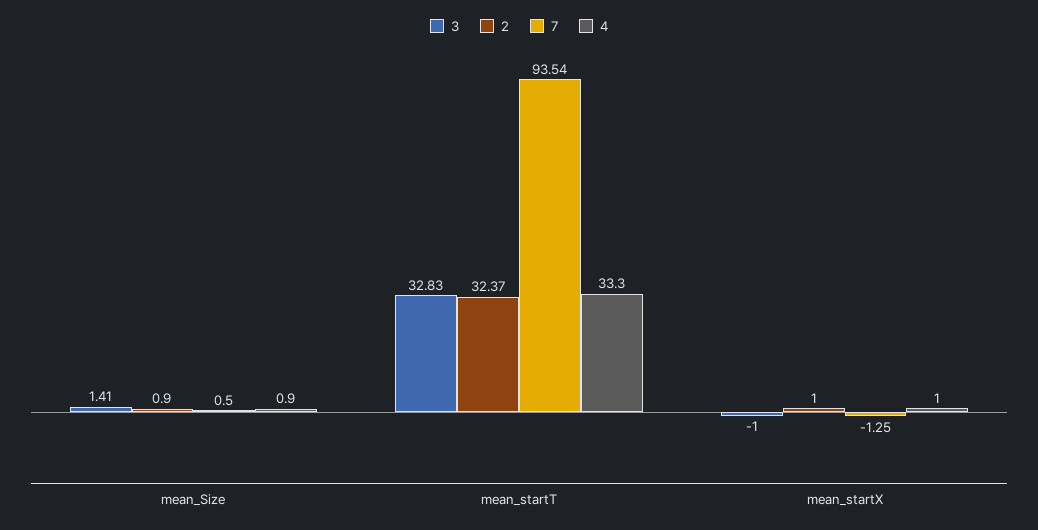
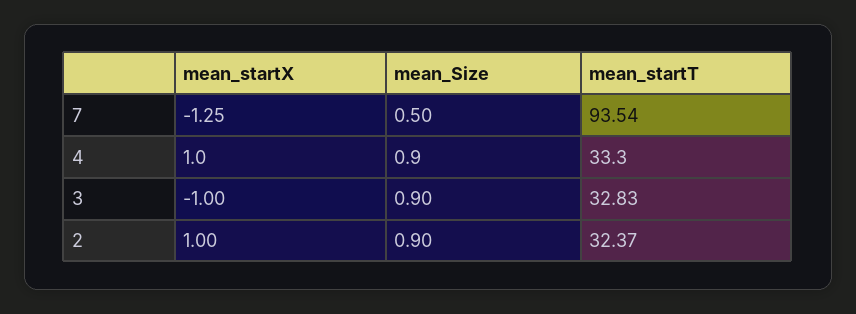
3, mean_Size: 1.41 -> 0.9

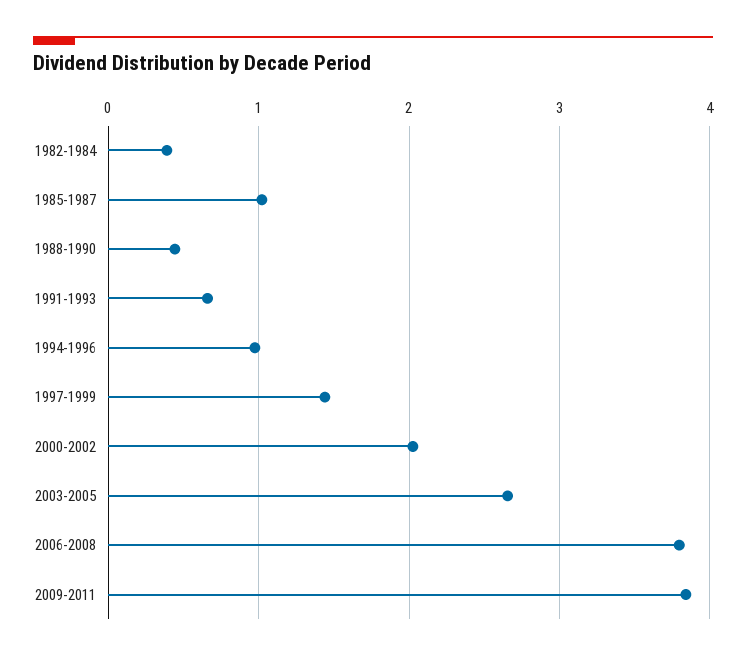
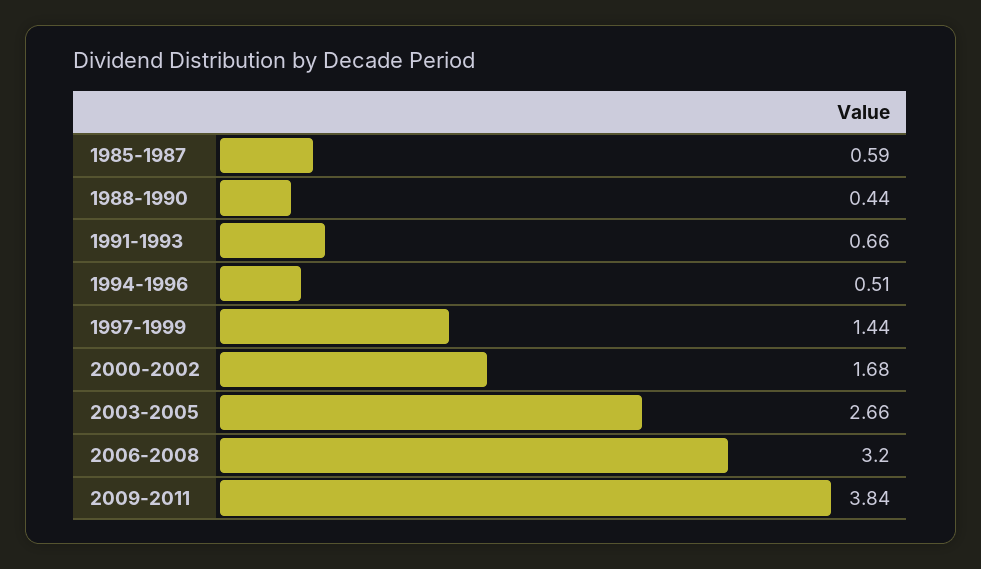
1982-1984: 0.4 -> none
1985-1987: 1 -> 0.59
1994-1996: 1 -> 0.51
2000-2002: 2 -> 1.68
2006-2008: 3.8 -> 3.2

▶ **WHAT TO DO**
Reproduce the listing exactly, but omit every picture in it.

▶ **ANSWER FOR THE TASK**
3, mean_Size: 1.41 -> 0.9

1982-1984: 0.4 -> none
1985-1987: 1 -> 0.59
1994-1996: 1 -> 0.51
2000-2002: 2 -> 1.68
2006-2008: 3.8 -> 3.2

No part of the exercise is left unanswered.